4) Sometimes people will say things about your miscarriages/infertility that will make you upset.


I’m sure if you’ve already opened up to people that you already know people can be surprisingly hurtful, and even more surprisingly not even realize it. There are many reasons why certain comments will just really rub us the wrong way and may bother us for a while. I think a combination of things are happening that lead to this issue some including; 1) Sometimes people don’t know what to say because they’ve never had the experience of infertility/pregnancy loss, 2) Our expectations are too high for the empathy or sympathy we would want to receive, 3) People are often misinformed on the topic, or 4) someone’s religious beliefs about the situation may upset you, 5) People can be distracted by their own life to be able to listen to you and to therefore give you proper support.
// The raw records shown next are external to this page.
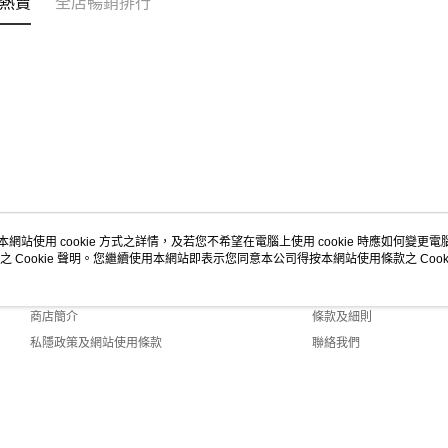
熱賣
全店暢銷排行
沁涼盛夏系
本網站使用 cookie 方式之詳情，及若您不希望在電腦上使用 cookie 時應如何變更電腦的
之 Cookie 聲明。您繼續使用本網站即表示您同意本公司得按本網站使用條款之 Cooki
關於我們
客戶服務
品牌故事
購物說明
商店簡介
條款及細則
私隱政策及網站使用條款
聯絡我們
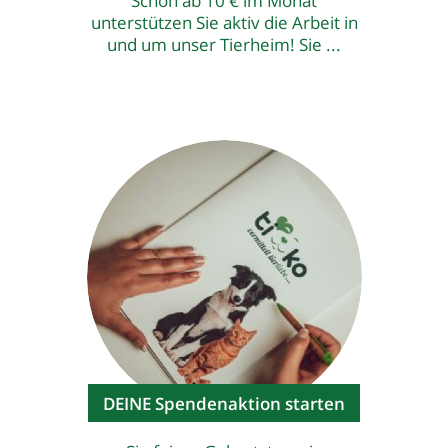
Schon ab 10 € im Monat
unterstützen Sie aktiv die Arbeit in
und um unser Tierheim! Sie ...
DEINE Spendenaktion starten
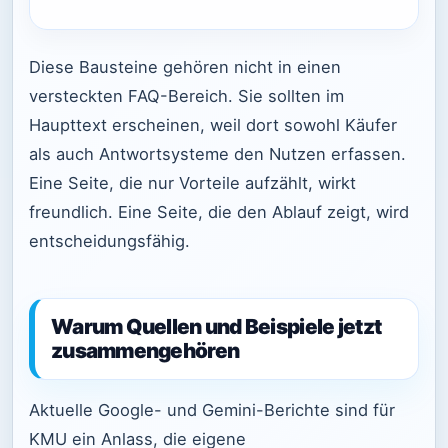
Diese Bausteine gehören nicht in einen
versteckten FAQ-Bereich. Sie sollten im
Haupttext erscheinen, weil dort sowohl Käufer
als auch Antwortsysteme den Nutzen erfassen.
Eine Seite, die nur Vorteile aufzählt, wirkt
freundlich. Eine Seite, die den Ablauf zeigt, wird
entscheidungsfähig.
Warum Quellen und Beispiele jetzt
zusammengehören
Aktuelle Google- und Gemini-Berichte sind für
KMU ein Anlass, die eigene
There are many potential explanations for the off-putting comments we receive when we share our experience. Although it may be cathartic to vent about the rude things people say, we need to limit focusing on this. If all of us gathered up the idiotic comments we received from people and put them together, we would develop a real hatred for humanity.  But please remember, almost always people have good intentions, either that or they are a just a dumbass. Remember to smile and tell yourself, “Forgive them for they know not what they do,” whether your thinking this in a genuine or sarcastic way, keep telling yourself this. It’s exhausting having to educate every single person about how their comments are hurtful, so just don’t do it. Your focus should be on yourself, not what others think. Who cares what others think? For me at least, my goal in sharing my experience is to find the people who are supportive, and to figure out quickly which ones won’t be. Sometimes you have to wade through the weeds to find those amazing flowers of inspiration and inner beauty who will help you on your journey.


5) You are incredibly stronger than you realize.


Simply put, you have no choice but to be strong. Even when you don’t feel like it, trust me you are. After my fourth loss I began to feel kind of numb. I was able to talk about my experience with someone who had their first loss. She was at the end of her rope. She could not fathom having to go through her experience four times over, like I did. I was able to give her advice as best as I could, but ultimately it was up to her to make healthy choices for herself. Most of my friends have stopped trying to conceive after one loss. I’m kind of surprised how easily people give up, but each person needs to decide for themselves where their limit is. I keep pushing my “limit” further and further each time. I thought my world was coming to an end after my first loss. I told myself I’d stop trying after three. Here I am after my fourth loss and I am trying IVF here in the next few weeks. You have to live moment by moment in a way. Looking too far ahead is just too damn hard, and something you don’t have control over. All you can control is your next decision, even within a single day. Whether it’s a simple task like the blood draw you need to do that day, or the one shot you need to inject for IVF that day, focusing on the one thing you need to do in a day that brings you closer to your goal is the best way to get where you want to be. Bite-sized plans only for today are much more manageable than trying to plan out your entire future family tree, because God could always throw a wrench into your plans anyway. One day at a time will help you to feel more in control and will help you to look back and see you are incredibly stronger than you realize.


I would love to hear the lessons you have learned through your infertility/pregnancy loss experience. What advice would you give your good friend who is just starting on their journey? What are your most helpful coping skills you use that work for you? Thank you for reading.